**WHAT IS REQUIRED**
Copy out the text of every one of the following entries word for word, leaving out the pictures.

**DATA SECTION**
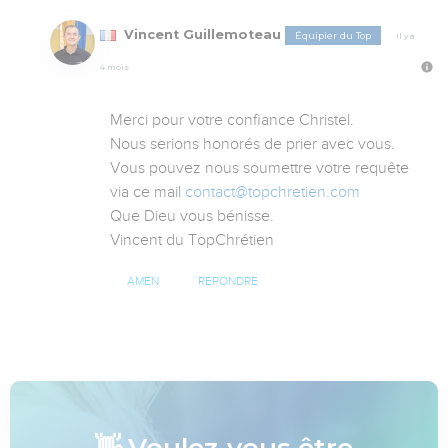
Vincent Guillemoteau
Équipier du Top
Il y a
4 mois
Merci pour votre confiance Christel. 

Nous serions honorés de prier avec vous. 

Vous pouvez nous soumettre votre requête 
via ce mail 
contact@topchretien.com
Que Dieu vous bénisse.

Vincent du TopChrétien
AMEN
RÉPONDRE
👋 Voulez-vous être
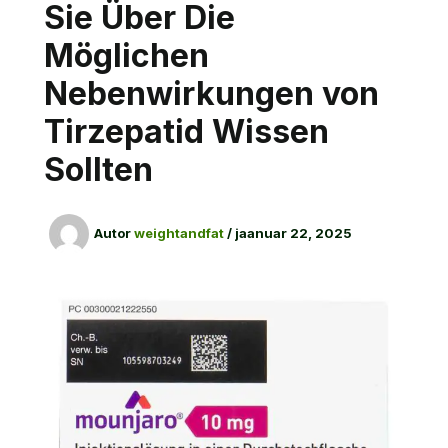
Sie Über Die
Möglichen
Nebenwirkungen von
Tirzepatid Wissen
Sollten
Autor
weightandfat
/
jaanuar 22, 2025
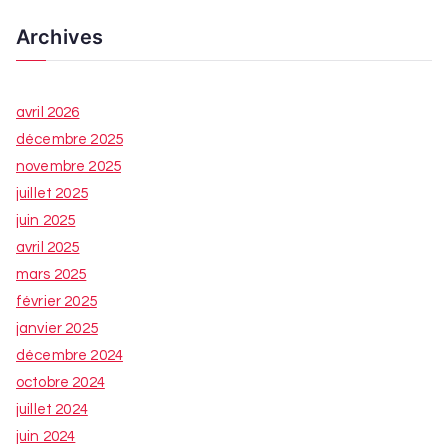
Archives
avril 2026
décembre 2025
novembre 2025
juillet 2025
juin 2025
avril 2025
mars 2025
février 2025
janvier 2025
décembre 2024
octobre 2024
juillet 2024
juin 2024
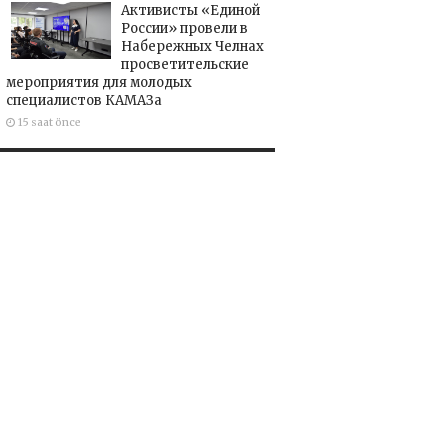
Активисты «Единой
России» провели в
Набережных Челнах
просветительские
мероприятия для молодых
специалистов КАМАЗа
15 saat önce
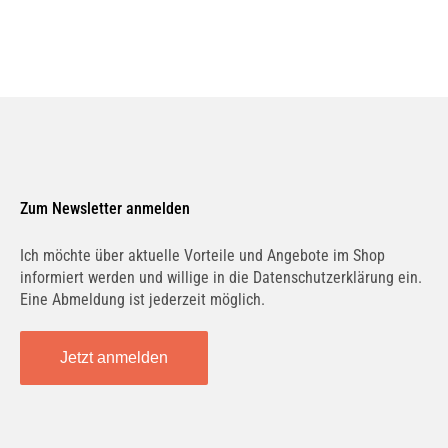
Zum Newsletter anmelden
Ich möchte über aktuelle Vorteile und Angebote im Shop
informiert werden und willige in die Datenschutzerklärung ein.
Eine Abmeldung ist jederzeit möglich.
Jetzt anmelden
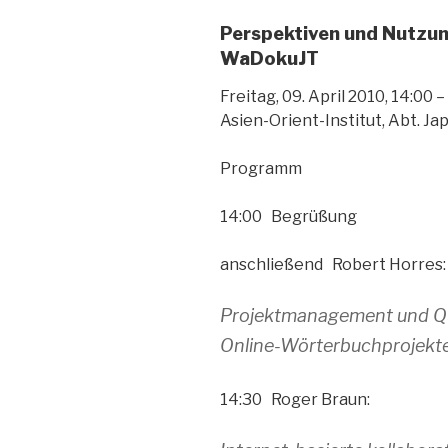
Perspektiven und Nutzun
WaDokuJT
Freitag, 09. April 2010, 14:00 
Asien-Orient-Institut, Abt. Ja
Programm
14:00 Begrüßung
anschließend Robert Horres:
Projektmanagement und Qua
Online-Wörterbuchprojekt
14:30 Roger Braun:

**RESPONSE TO THIS EXERCISE**
Vincent Guillemoteau
Équipier du Top
Il y a
4 mois
Merci pour votre confiance Christel. 

Nous serions honorés de prier avec vous. 

Vous pouvez nous soumettre votre requête 
via ce mail 
contact@topchretien.com
Que Dieu vous bénisse.

Vincent du TopChrétien
AMEN
RÉPONDRE
👋 Voulez-vous être
Sie Über Die
Möglichen
Nebenwirkungen von
Tirzepatid Wissen
Sollten
Autor
weightandfat
/
jaanuar 22, 2025
Archives
avril 2026
décembre 2025
novembre 2025
juillet 2025
juin 2025
avril 2025
mars 2025
février 2025
janvier 2025
décembre 2024
octobre 2024
juillet 2024
juin 2024
Активисты «Единой
России» провели в
Набережных Челнах
просветительские
мероприятия для молодых
специалистов КАМАЗа
15 saat önce
Zum Newsletter anmelden
Ich möchte über aktuelle Vorteile und Angebote im Shop
informiert werden und willige in die Datenschutzerklärung ein.
Eine Abmeldung ist jederzeit möglich.
Jetzt anmelden
Perspektiven und Nutzun
WaDokuJT
Freitag, 09. April 2010, 14:00 
Asien-Orient-Institut, Abt. Ja
Programm
14:00 Begrüßung
anschließend Robert Horres:
Projektmanagement und Qua
Online-Wörterbuchprojekt
14:30 Roger Braun:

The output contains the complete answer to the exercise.